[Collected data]
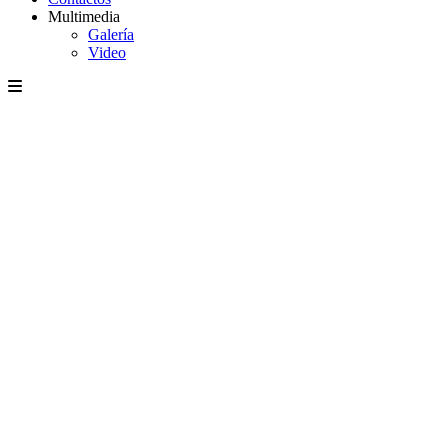
Multimedia
Galería
Video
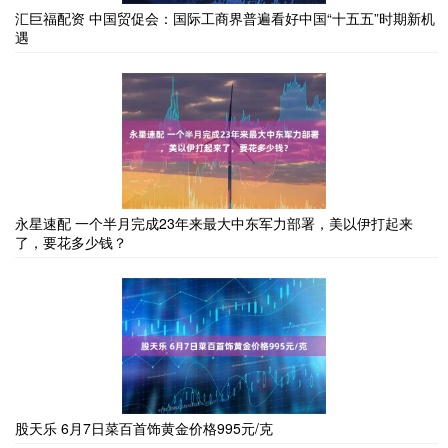
汇巨福配资 中国贸促会：国际工商界普遍看好中国“十五五”时期新机
遇
永星速配 一个半月完成23年来最大中东军力部署，美以伊打起来
了，要花多少钱？
股天乐 6月7日菜百首饰黄金价格995元/克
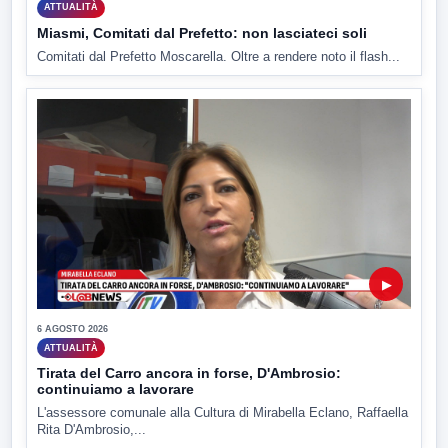
ATTUALITÀ
Miasmi, Comitati dal Prefetto: non lasciateci soli
Comitati dal Prefetto Moscarella. Oltre a rendere noto il flash...
▶
6 AGOSTO 2026
ATTUALITÀ
Tirata del Carro ancora in forse, D'Ambrosio:
continuiamo a lavorare
L'assessore comunale alla Cultura di Mirabella Eclano, Raffaella
Rita D'Ambrosio,...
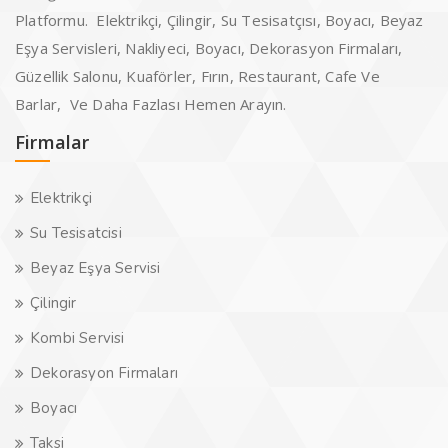
Platformu. Elektrikçi, Çilingir, Su Tesisatçısı, Boyacı, Beyaz
Eşya Servisleri, Nakliyeci, Boyacı, Dekorasyon Firmaları,
Güzellik Salonu, Kuaförler, Fırın, Restaurant, Cafe Ve
Barlar, Ve Daha Fazlası Hemen Arayın.
Firmalar
Elektrikçi
Su Tesisatcisi
Beyaz Eşya Servisi
Çilingir
Kombi Servisi
Dekorasyon Firmaları
Boyacı
Taksi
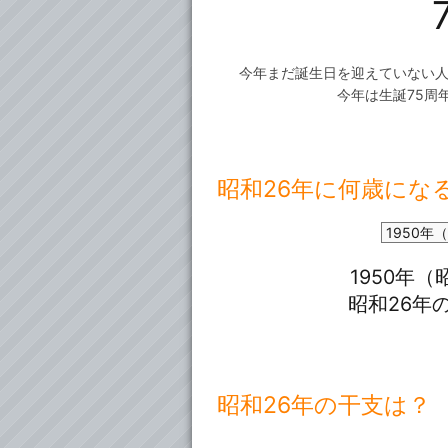
今年まだ誕生日を迎えていない人
今年は生誕75周
昭和26年に何歳にな
昭和26年の干支は？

__How to complete this task__
Scan the records above for the string "Beyaz", then copy each line where it turns up.

__Answer box__
Platformu. Elektrikçi, Çilingir, Su Tesisatçısı, Boyacı, Beyaz
Beyaz Eşya Servisi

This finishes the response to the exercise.